* [Document section]:
+ + + +
Women clearly occupy a marginal position in Moore's drinking
songs: rather than partaking as a member of the band of drinkers, woman
plays the role of Muse, the server of the cup, or the "vessel"
itself. Often the male drinker feminizes the cup, identifying the
drink's allure as its femininity: this can only occur because of
the absence of female drinkers. Through drinking, embracing, and
imbibing the feminine "other"--the foreign substance, the
potentially dangerous excess that induces transcendence and
transgression--the male subject transports himself into an otherworldly
realm. In that sense, these poems construct a poetic identity: through
the trope of a drinker, the male subject, propped up by his muse, uses
the raw material of life to compose art.
When female passivity (a marked term which always assumes the male
norm) was presupposed in the culture as part of female propriety, female
drinking and enjoyment were often seen as threats. Precisely because the
typical "proper woman" of the early nineteenth century was
characterized by asexuality, purity, sobriety, and self-effacement, when
a woman became a drinker, she was perceived as a mad and dangerous
Bacchante. Conversely, when a woman stepped out of bounds, whether
political or cultural, the gendered rhetoric of drinking was adopted to
discipline her excess. (17)
In the social structure of the Romantic period, where constraining
gender codes permeated cultural production and interpersonal relations,
a woman writer was torn between enacting the feminine ideal and breaking
out of the constriction such an ideal requires. Seeing the symbolic
economy as a chain of signification that subjects an individual to the
hegemonic power structure, Kristeva suggests that becoming a poet
involves dislocating the coherent subject-in-process within the
signifying chain. A female poet faces a double dislocation: situated
within the symbolic economy of objectification, she experiences
ambivalence about herself as a writer, as a desiring subject, and as an
object of romantic desire. (18)
This intricate symbolic economy in which Hemans and Landon were
placed might explain why they found the spell of artistic intoxication
embedded in the trope of the drinking cup a particularly appealing
vehicle. It suggests feminine poetic production as something given to
the poetess rather than something she seized. The female
"agency" implied in the act of drinking was tempered by the
passivity involved in gift-accepting and charm- and spell-receiving. The
Sibylline priestess engaged in divination served as the fitting image of
the poetess: precisely as a medium enters a trance in order to translate
divine will, the poetess was seen as falling under the spell of poetic
inspiration. (19) Even though the poetess figuratively drank from the
cup, in the eyes of society, it was her being presented with the cup
that made her exceptional status as drinker tolerable. Codifying her
talent as destiny, the drinking cup metaphor naturalized the woman
writer's creative faculty: if talent was her destiny, it was
pointless to denounce her for expressing it; rather, the writer herself,
and society at large, should accept that she was different from the
norm.
+ + + +
(Stored data entries)
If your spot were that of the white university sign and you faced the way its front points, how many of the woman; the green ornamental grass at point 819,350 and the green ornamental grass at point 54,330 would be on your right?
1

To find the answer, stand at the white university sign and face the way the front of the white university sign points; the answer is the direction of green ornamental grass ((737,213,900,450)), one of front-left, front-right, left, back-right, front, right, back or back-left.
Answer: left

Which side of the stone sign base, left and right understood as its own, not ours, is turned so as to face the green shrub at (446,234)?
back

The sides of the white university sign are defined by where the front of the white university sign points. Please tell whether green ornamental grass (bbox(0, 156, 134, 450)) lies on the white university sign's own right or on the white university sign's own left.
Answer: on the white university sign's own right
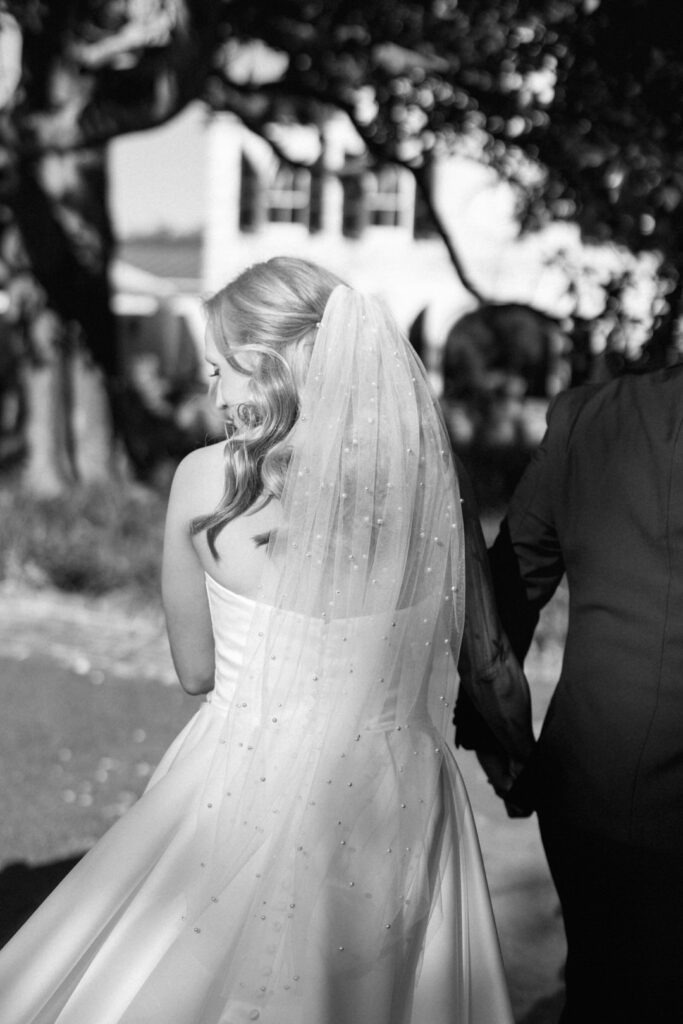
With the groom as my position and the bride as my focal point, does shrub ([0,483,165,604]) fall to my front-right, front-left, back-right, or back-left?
front-right

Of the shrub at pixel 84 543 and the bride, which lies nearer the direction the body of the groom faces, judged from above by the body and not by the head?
the shrub

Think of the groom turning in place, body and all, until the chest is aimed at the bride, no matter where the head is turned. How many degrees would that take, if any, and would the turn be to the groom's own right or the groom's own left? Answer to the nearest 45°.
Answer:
+ + + +
* [Work request A]:
In the passage on women and drinking poetry, what image served as the fitting figure of the poetess?
* [Work request B]:
Reproduce the passage on women and drinking poetry between "When female passivity" and "her excess. (17)", inclusive.
These rows have no connection to the passage on women and drinking poetry.

* [Response box A]:
The Sibylline priestess engaged in divination.

* [Response box B]:
When female passivity (a marked term which always assumes the male
norm) was presupposed in the culture as part of female propriety, female
drinking and enjoyment were often seen as threats. Precisely because the
typical "proper woman" of the early nineteenth century was
characterized by asexuality, purity, sobriety, and self-effacement, when
a woman became a drinker, she was perceived as a mad and dangerous
Bacchante. Conversely, when a woman stepped out of bounds, whether
political or cultural, the gendered rhetoric of drinking was adopted to
discipline her excess. (17)